Throwing: Axe and ye shall receive

January 23, 2001 — The sharp steel sank inside the soft stump and my soul screamed.

The mountain man inside of me awoke.

I began to second-guess all the other Sundays of my life — the ones not spent hurling axes and knives at pieces of wood. All those hours wasted eating, sleeping and watching football.

I learned about the Georgia Throwers Association (GTA) from a small posting in the back of Atlanta Sports & Fitness Magazine. All it had was a name and a phone number. It was listed under “Miscellaneous.”

I called — having no idea what objects these Georgia Throwers actually threw — and a few weeks later found myself tossing a tomahawk in someone’s Bartow County backyard.

Frank Rago’s house was bigger than I expected. In fact, as I entered his upscale subdivision in the tiny town of White, just north of Cartersville, I thought I must have made a wrong turn. No crude country cabins in sight.

But, amid the manicured lawns, I found Rago sitting next to a campfire in his backyard. He wore boots, a bandana and a belt that held knives.

“When my neighbors see me dressed up like this,” the 38-year-old Rago said, “they’re like, ‘Oh, he’s doing his own thing.'”

Rago’s “thing” involves all things primitive. He carves and shoots his own bows and arrows, and fashions quivers from the hides of wild boar. Three years ago, the story goes, Rago made a trade with “an old buckskinner named Leon”: one of his homemade bows for two throwing knives and a tomahawk.

Rago is now a thrower for life, with three targets — tree stumps propped up on wooden tripods — in his yard, just a few feet away from his 3D archery range. He regularly competes in mountain man “rendezvous” across the South, and decided to form the GTA a year ago.

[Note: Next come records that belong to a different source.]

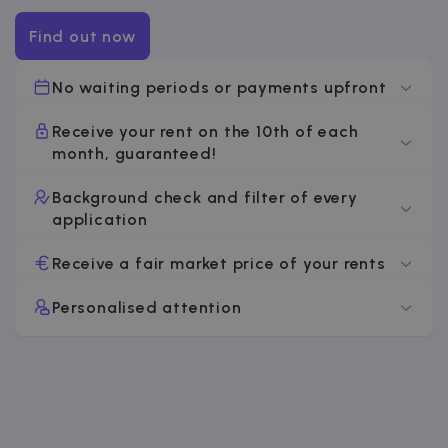
Find out now
No waiting periods or payments upfront
Receive your rent on the 10th of each
month, guaranteed!
Background check and filter of every
application
Receive a fair market price of your rents
Personalised attention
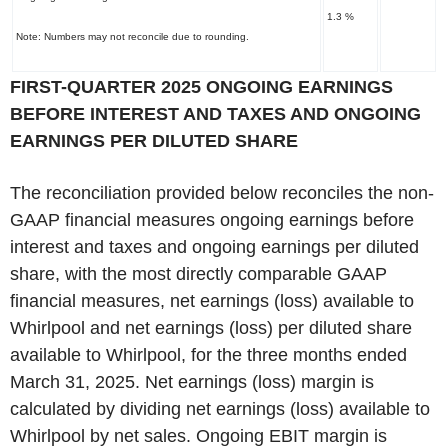
1.3 %
Note: Numbers may not reconcile due to rounding.
‌FIRST-QUARTER 2025 ONGOING EARNINGS
BEFORE INTEREST AND TAXES AND ONGOING
EARNINGS PER DILUTED SHARE
The reconciliation provided below reconciles the non-
GAAP financial measures ongoing earnings before
interest and taxes and ongoing earnings per diluted
share, with the most directly comparable GAAP
financial measures, net earnings (loss) available to
Whirlpool and net earnings (loss) per diluted share
available to Whirlpool, for the three months ended
March 31, 2025. Net earnings (loss) margin is
calculated by dividing net earnings (loss) available to
Whirlpool by net sales. Ongoing EBIT margin is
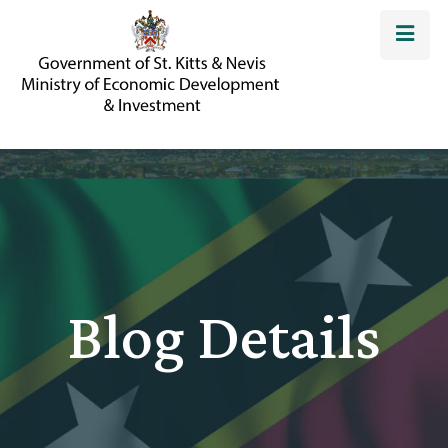
Blog Details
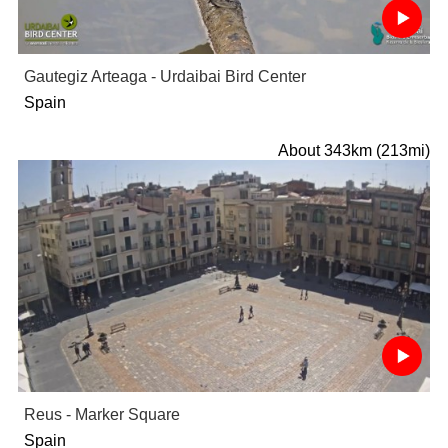
Gautegiz Arteaga - Urdaibai Bird Center
Spain
About 343km (213mi)
Reus - Marker Square
Spain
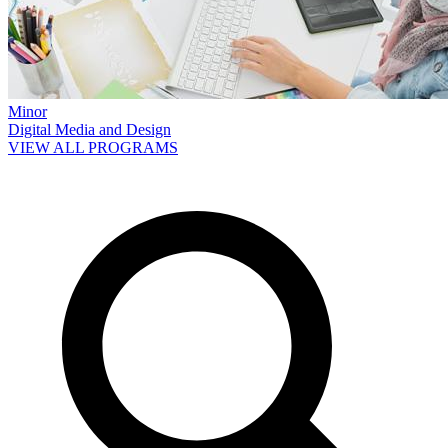
Minor
Digital Media and Design
VIEW ALL PROGRAMS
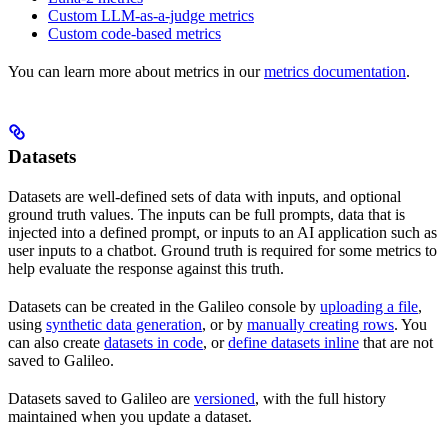
Custom LLM-as-a-judge metrics
Custom code-based metrics
You can learn more about metrics in our
metrics documentation
.
Datasets
Datasets are well-defined sets of data with inputs, and optional
ground truth values. The inputs can be full prompts, data that is
injected into a defined prompt, or inputs to an AI application such as
user inputs to a chatbot. Ground truth is required for some metrics to
help evaluate the response against this truth.
Datasets can be created in the Galileo console by
uploading a file
,
using
synthetic data generation
, or by
manually creating rows
. You
can also create
datasets in code
, or
define datasets inline
that are not
saved to Galileo.
Datasets saved to Galileo are
versioned
, with the full history
maintained when you update a dataset.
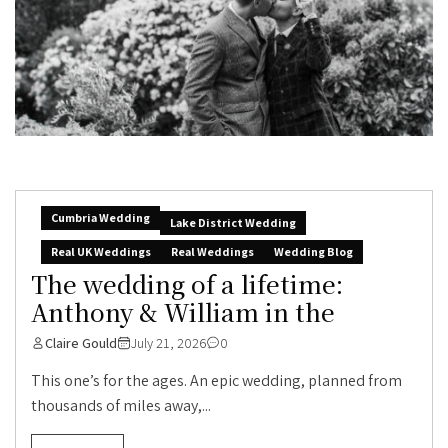
Cumbria Wedding
Lake District Wedding
Real UK Weddings
Real Weddings
Wedding Blog
The wedding of a lifetime:
Anthony & William in the
Claire Gould
July 21, 2026
0
This one’s for the ages. An epic wedding, planned from
thousands of miles away,...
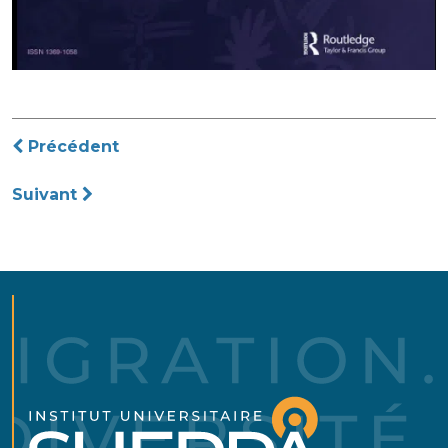
Navigation
Précédent
de
Suivant
l’article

“I’m slowly going back to more of the primitive ways,” said the ex-Marine, originally from New Jersey. “But my wife won’t let us get rid of the house and get a teepee. I’ve already tried to talk her into that.”

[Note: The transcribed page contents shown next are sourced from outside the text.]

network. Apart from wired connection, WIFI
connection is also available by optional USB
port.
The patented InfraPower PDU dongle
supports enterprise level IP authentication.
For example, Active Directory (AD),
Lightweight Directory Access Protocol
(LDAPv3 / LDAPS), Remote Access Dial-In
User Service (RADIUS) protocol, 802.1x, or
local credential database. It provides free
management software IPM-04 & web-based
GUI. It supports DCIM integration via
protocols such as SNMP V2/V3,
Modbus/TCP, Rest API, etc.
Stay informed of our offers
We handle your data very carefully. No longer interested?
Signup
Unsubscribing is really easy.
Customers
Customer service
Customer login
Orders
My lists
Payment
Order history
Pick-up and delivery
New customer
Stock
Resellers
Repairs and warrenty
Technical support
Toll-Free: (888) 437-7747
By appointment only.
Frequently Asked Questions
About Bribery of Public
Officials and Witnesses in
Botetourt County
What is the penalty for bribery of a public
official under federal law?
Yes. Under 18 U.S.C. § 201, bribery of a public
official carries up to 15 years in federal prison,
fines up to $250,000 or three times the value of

“If I could find a way to get online, we probably would,” Caren Rago, Frank’s wife, chimed in with a smile.

That’s when I found out that the couple owns an Internet-based mosaic supply store. Primitive ways?

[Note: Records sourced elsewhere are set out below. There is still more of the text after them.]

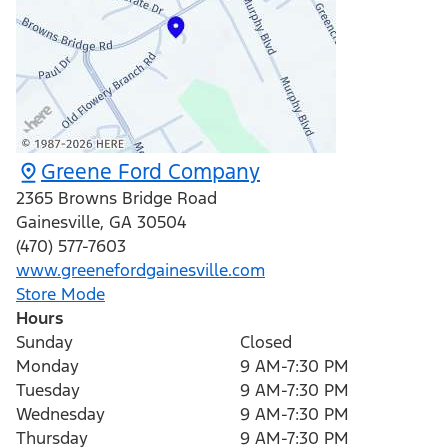
Greene Ford Company
2365 Browns Bridge Road
Gainesville
,
GA
30504
(470) 577-7603
www.greenefordgainesville.com
Store Mode
Hours
Sunday
Closed
Monday
9 AM-7:30 PM
Tuesday
9 AM-7:30 PM
Wednesday
9 AM-7:30 PM
Thursday
9 AM-7:30 PM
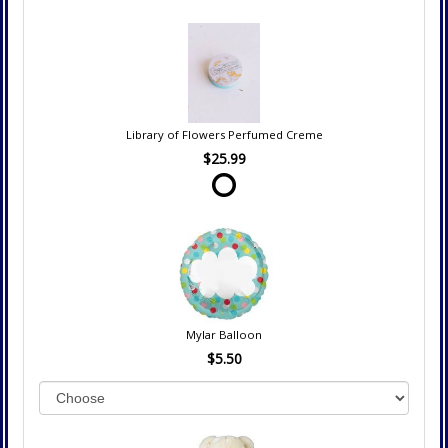
Library of Flowers Perfumed Creme
$25.99
Mylar Balloon
$5.50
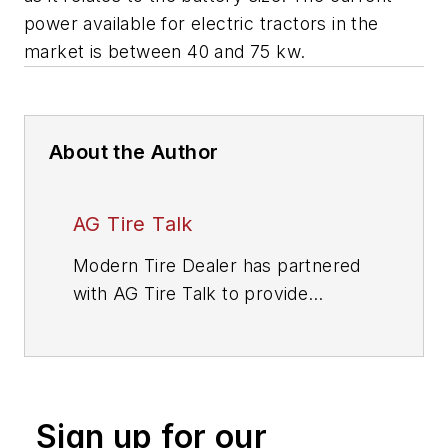
power available for electric tractors in the
market is between 40 and 75 kw.
About the Author
AG Tire Talk
Modern Tire Dealer
has partnered
with AG Tire Talk to provide
answers to insightful questions that
farm tire dealers have about farm
tire technology. This is the latest
installment in our ongoing series,
Sign up for our
which is designed to help farm tire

“I said ‘slowly,'” Frank added with a laugh. “I’d like to go back to those days, but those days were hard. I mean, people didn’t live long.”

The founders of the Georgia Throwers Association are, from left, Eryk Smith, Frank Rago and Allan Rosen. The continue to be the club’s only three official members. For information on joining, contact Rago at 770.607.9051 or ikon@mindspring.com.

All three of the GTA’s founding members were on hand Sunday: Rago, Eryk Smith, 38, of Stone Mountain, and Allan Rosen, 44, of Atlanta. Rago, Smith and Rosen remain the only official members of the GTA.

“It’s such an offbeat hobby,” admitted Smith, an Army captain turned computer technician with a miniature gold dagger dangling from his necklace.

“I tell people and they kind of look at me like I’m strange. They look at me like I’m dangerous.”

And to targets, Smith is quite dangerous. He’s been throwing sharp objects since childhood.

“I grabbed my mother’s kitchen knives, made sure she wasn’t around and started throwing them into a tree,” said Smith, who will compete in the International Knife Throwing Alliance World Championships (yes, there is such a thing) in Phoenix, March 16-18.

“No knife was safe with me,” he said. “Most people got started the same way. They saw a knife. They picked it up. They threw it.”

Smith, wearing fatigues and combat boots, travels with a briefcase full of throwing knives. He let me throw quite a few of them Sunday.

“Throw it like a baseball,” Smith instructed.

I looked down at the foot-long bowie I was holding, and chuckled a bit. I looked back up at the target, 12 feet away, and chuckled again.

But throwing the knife felt quite natural, actually. And sticking a target stirs the spirit.

This is darts, with testosterone times 10.

I tried the tomahawk next, and the weapon and I clicked. I placed the ‘hawk’s blade into the target on my first throw.

Now, my second toss took a chunk out of the target’s stand, and my third, fourth and fifth each sailed into the woods beyond Rago’s property. But that first throw was the stuff of legend.

We threw all afternoon, until the sun sank behind the trees. Conversations were spiked with awkward pauses. Errant knives would clang off of targets, causing talkers to turn and make sure nothing ricocheted their way.

I found a rhythm with the tomahawk there for a while. Found the forest a few more times, too.

But most of all, I found pleasure in the sights and sounds. Of blades slicing through the air. Of steel piercing solid wood.

It’s the kind of stuff that almost makes you want to go primitive — if only they had the Internet back then.